Tuesday, December 29, 2009

If you don't have kids...

I love reading other blogs, especially ones that get quoted by a major news outlet in an article. The other day I came across a blog I enjoyed and I read 4 pages worth of the writings. Until I came to an entry bashing parents who don't control their children or keep them quiet. This blog author was most likely late 20s by the nature of his writing and obviously not a parent. His blog focused on the restaurant industry.

Now that I've set up the back story, here's what offended me. He's pissed off about people who can't control their children: in restaurants, on airplanes, at the store, in public in general. I understand getting annoyed with unruly children and parents who are doing nothing to stop it, that I get. What this blog author failed to understand is that there is a difference between parents who don't attempt to create order with their children, and times when despite best efforts there's nothing that can be done. If our children get too much to handle at a restaurant, we leave. If they act out in the middle of a shopping trip, we leave. We do something about it whenever we can. I'm not about to let my children run around without supervision or some modicum of control.
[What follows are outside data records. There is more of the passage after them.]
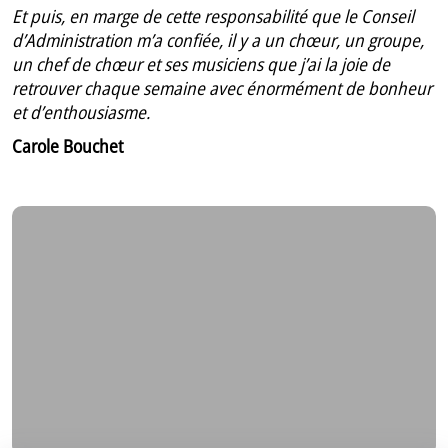
Et puis, en marge de cette responsabilité que le Conseil
d’Administration m’a confiée, il y a un chœur, un groupe,
un chef de chœur et ses musiciens que j’ai la joie de
retrouver chaque semaine avec énormément de bonheur
et d’enthousiasme.
Carole Bouchet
But...as in every situation, there is another side...there are times when children don't listen and there's nothing as a parent you can do about it. It's inevitable that as a parent you will someday find yourself in a situation where there is nothing you can do to calm or comfort you child and they throw some sort of fit. For example, our recent trip home from Arizona on the plane. We tried to plan flight times so that Evie and Lex slept a majority of the flight and didn't bother anyone, but the plan back fired on us. Evie was so far past when she should have napped that she screamed inconsolably for 15 mins on the plane before we even took off. It's not like Shaun or I did nothing to try to sooth and quite her, and we couldn't have just gotten up and off the plane for the sake of not subjegating the other passangers to her screams. Is it right to sit and judge a parent in that position? How about being a compassionate passanger and offering to help when you see a parent struggle? The flight attendants on this trip were amazingly helpful and understanding, but I wonder how many other passangers were judging us as this blog author apparently does?
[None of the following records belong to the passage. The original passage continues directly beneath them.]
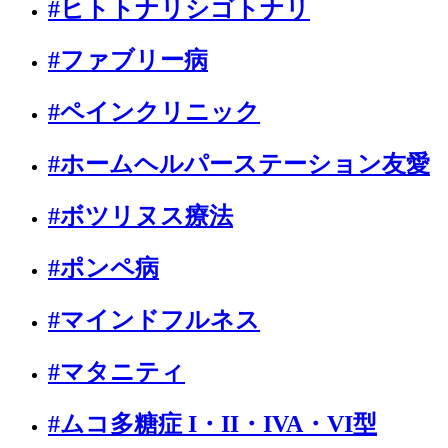
#ヒトトナリシゴトナリ
#ファブリー病
#ペインクリニック
#ホームヘルパーステーション友愛
#ボツリヌス療法
#ポンペ病
#マインドフルネス
#マタニティ
#ムコ多糖症 I・II・IVA・VI型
There are other situations where I would also cut the parent of an unruly child some slack as well. Next time you see a screaming, tantrum throwing child in a store with one parent try to consider that perhaps they have limited access to go grocery shopping and this is it. If they took their child and left without finishing the shopping they'd be without food until the next trip to the store. Those kinds of trips to the store happen to me when Shaun is out of town and I'm hauling two kids under 16 months old around with me. Thankfully I haven't had to deal with melt downs during them, but I would need to keep shopping if it happened. It's hard being outside of the situation to really know what's going on. So, what I guess I'm getting at is - unless you've been there, don't judge.

(disclaimer: this does not include parents who do nothing to stop their kids from running around, knocking stuff of shelves, bumping into other people, eating unpaid for food at the grocery store, etc. It's about the parents who do try but are in situations that can't be controlled).